(Fine Dining Lovers) Born to potato farmers in Peru’s Cusco region, Manuel Choqque Bravo’s playground was the fertile Andean land where his family cultivated tubers at 3,740 metres above sea level. He’d while away days in the field, terrorising his younger siblings with strange-looking potatoes such as pumaqmaquin (Quechua for puma’s paw) or snacking on potato leaves and flowers. Supper was usually a rainbow of oven-baked native Andean varieties served with a fresh huacatay (black mint) sauce and Maras salt.
There was little doubt that Manuel would be the fourth generation of Choqques to work his family’s fields in Huatata, a small community near Cusco city; his father, after all, is a potato guru who has long sown rare native varieties in a bid to recover ancestral crops, and is sought out by top agronomists for his knowledge. Side-stepping into fermentations to create potato-based alcohol – and a delicious one at that – meant Manuel was destined to become a chip off the old block.

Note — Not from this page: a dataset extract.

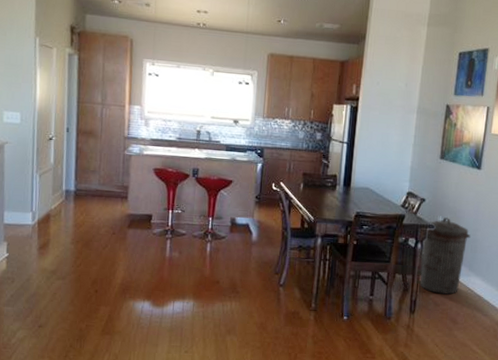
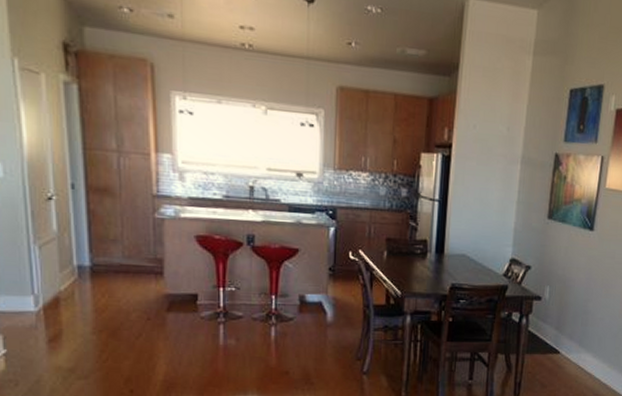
trash can: present [420,217,471,295] -> none [525,287,581,375]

If you’ve dined at Central and Kjolle in Lima or Mil near Cusco, you might have heard Manuel’s name mentioned at the table. Besides farming tubers with his family at their high-altitude farm, he’s also a talented and experimental agronomist who hand pollinates at home to create brand-new nutrient-rich potato varieties (90 since 2014), some of which make the cut at the restaurants led by chefs Virgilio Martínez and Pía León in Peru, such as the vibrant violet leona that forms part of the Central Andes course at Mil.
More than 4,500 varieties are grown in Peru, according to the INIA agro-innovation institute, and tubers form a vital part of the daily diet; Pisaq in the Cusco region is also home to the world’s only Potato Park. But there’s one spud in particular that has long captivated Manuel’s heart and mind – and possesses the right characteristics to create a quaffable alcoholic drink.